TASK 1:
Could you repeat the listing below word for word, starting at the line containing "blue semicircle: moved 2 px left, 2 px down" and ending at the line containing "red ellipse: rotated 40 degrees clockwise", with the pictures left out?

DOCUMENT EXTRACT:
↓
2. An author can either reject an idea being given or comment on the idea. The author may only comment on the idea if doing so helps the group to better understand the parameters of the dilemma. Otherwise, it can be rejected without discussion--no hard feelings.

The rule about commenting turned out to be very important. The first suggestions were often so far off the author's expectation that comments helped everyone refine their subsequent suggestions before blurting them out.

We will be doing this again, as it gave everyone ideas. It was like getting a lungful of fresh air after breathing stale air for a long time. Also, we had dessert!

Monday, June 1, 2009


I have a solid foothold on my recent novel attempt. Normally, I like to plot my way toward a fully fleshed-out story before doing much writing. Oh, I might indulge myself in a little bit of pre-writing but I don't do much in case I find too many holes in my story concept to proceed. However, this approach often results in frustration and abandoned ideas because it does not encourage my creative process as much as writing does.

This time, I've done a great deal of writing. I wrote before I plotted, then plotted a bit and wrote some more. The process has given me more ideas to include than advance plotting ever did!
↑
STORED DATA:
↓
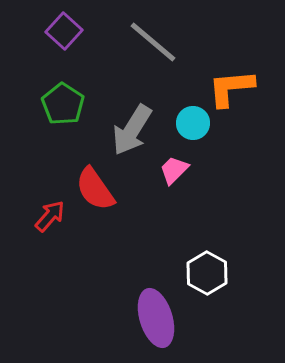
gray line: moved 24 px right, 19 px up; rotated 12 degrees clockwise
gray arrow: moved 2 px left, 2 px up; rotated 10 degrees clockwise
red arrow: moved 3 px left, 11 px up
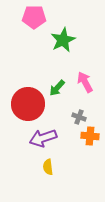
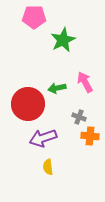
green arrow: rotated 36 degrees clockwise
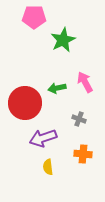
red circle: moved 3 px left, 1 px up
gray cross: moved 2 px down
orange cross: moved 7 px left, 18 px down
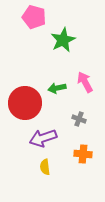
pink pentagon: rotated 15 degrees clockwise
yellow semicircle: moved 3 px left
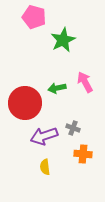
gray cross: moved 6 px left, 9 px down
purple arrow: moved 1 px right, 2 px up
↑
↓
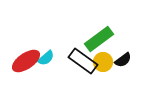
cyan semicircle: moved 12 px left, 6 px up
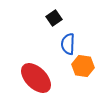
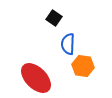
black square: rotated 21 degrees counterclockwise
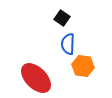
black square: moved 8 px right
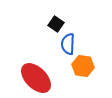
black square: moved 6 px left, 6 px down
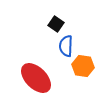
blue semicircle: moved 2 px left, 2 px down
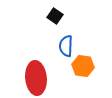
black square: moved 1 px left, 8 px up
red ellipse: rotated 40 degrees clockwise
↑
TASK 2:
Can you give the post on the writing process again, starting at "I have a solid" and ending at "plotting ever did!", and substitute "writing project" for "novel attempt"?

RESPONSE 1:
blue semicircle: moved 2 px left, 2 px down
black square: moved 1 px left, 8 px up
red ellipse: rotated 40 degrees clockwise

RESPONSE 2:
I have a solid foothold on my recent writing project. Normally, I like to plot my way toward a fully fleshed-out story before doing much writing. Oh, I might indulge myself in a little bit of pre-writing but I don't do much in case I find too many holes in my story concept to proceed. However, this approach often results in frustration and abandoned ideas because it does not encourage my creative process as much as writing does.

This time, I've done a great deal of writing. I wrote before I plotted, then plotted a bit and wrote some more. The process has given me more ideas to include than advance plotting ever did!